When Fred Malmstrom saw The Gazette report in December revealing a secret system of cadet informants at the Air Force Academy, he thought to himself, "given the data, that makes a lot of sense."
Malmstrom, a psychologist, is a 1964 graduate of the academy and was a visiting scholar there for 13 years. As part of his professional work, he has surveyed almost 50 years of graduates, asking them, among other things, how often they had broken the academy honor code vow not to "lie, steal, or cheat, nor tolerate among us anyone who does." The results of his surveys show a steady increase in proportion of cadets admitting to violating the code, from 28 percent in 1962 to 65 percent in 2010.
"Given that the Air Force leadership can increasingly not rely on cadets to police themselves," Malmstrom, who lives in Colorado Springs, said during a recent interview, "I suppose it is not surprising they would look for other means, like informants."
The cadet honor code is at the heart of the controversy over covert cadet informants at the academy.

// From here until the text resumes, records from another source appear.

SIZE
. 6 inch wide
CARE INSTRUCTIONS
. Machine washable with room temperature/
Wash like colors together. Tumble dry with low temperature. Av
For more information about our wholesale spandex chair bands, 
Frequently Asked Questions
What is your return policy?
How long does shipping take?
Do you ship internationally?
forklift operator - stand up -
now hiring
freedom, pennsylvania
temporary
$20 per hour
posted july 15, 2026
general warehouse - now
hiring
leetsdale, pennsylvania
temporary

Some have argued the informants are needed because they bust lawbreakers who would otherwise become officers. Others say the program is a corrosive contradiction to the honor code because informants, almost by definition, must lie about who they are and spread a sense of mistrust through the ranks.

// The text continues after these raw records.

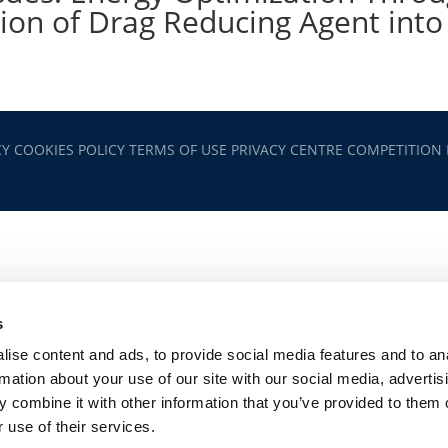
tion of Drag Reducing Agent into
CY
COOKIES POLICY
TERMS OF USE
PRIVACY CENTRE
COMPETITION
s
ise content and ads, to provide social media features and to an
rmation about your use of our site with our social media, advertis
 combine it with other information that you’ve provided to them o
 use of their services.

Academy leader Lt. Gen. Michelle Johnson has called for a study of the informant practice.
Air Force Academy spokesman Brus Vidal questioned the validity of Malmstrom's data.
He said a 2008 academy survey of graduates who attended 1973-2008, which asked about cheating but not lying and stealing, showed the vast majority of cadets said they did not cheat.
Malmstrom and his co-author on several papers about the honor code, David Mullin, a University of Colorado at Colorado Springs professor, say informants are a consequence of the long-term deterioration of the honor code.
Every four years, for decades, Malmstrom has sent a 20-question scientific survey to recent graduates of the academy, as well as the Army's Military Academy at West Point and the Naval Academy at Annapolis, which have nearly identical honor codes. He asked how often students broke the code and how often they did not report others who broke the code - an act known as "tolerance."
The 2,465 responses show the same trend at all three academies: Students admit lying and tolerance more often. The Air Force Academy showed the highest number of violations, with 86 percent of cadets reporting violating the code or tolerating violations in 2010. For the Army, which had the lowest number of violations, it was 57 percent.
Malmstrom said he has offered to brief academy leaders over the years on his findings, and they've shown little interest.
What's causing the deterioration? Is it a larger societal trend toward dishonesty or something dysfunctional at the academies? Malmstrom shrugged.
"I'm not sure. It's a great topic for a doctoral thesis," he said. "But I have some theories."
First, he said, tolerance seems to be the bad apple that spoils the bunch. "Seeing other people break the rules sours people on the system. It makes them cynical, which makes them more likely to violate the rules. Then everything starts to fall apart," he said.
But, he said, some responsibility also lies with the leadership.
"The administration is part of it. They are also tolerating violations, which makes things worse," Mullin said.
In 1965, a cheating scandal erupted at the Air Force Academy when cadets were caught selling answers to a math exam. Of the 115 cadets involved, 111 were expelled a few weeks later.
Compare that, Malmstrom said, to a cheating scandal in 2012 where more than 100 cadets loaded math exam answers into their laptops. Seventy cadets were reprimanded, but fewer than 10 cadets were expelled, Malmstrom said.
"You can see the difference," Malmstrom said. "The honor code is simply not taken as seriously by anyone. It is something that must be addressed, I think, for any of this business with informants to ever be dealt with."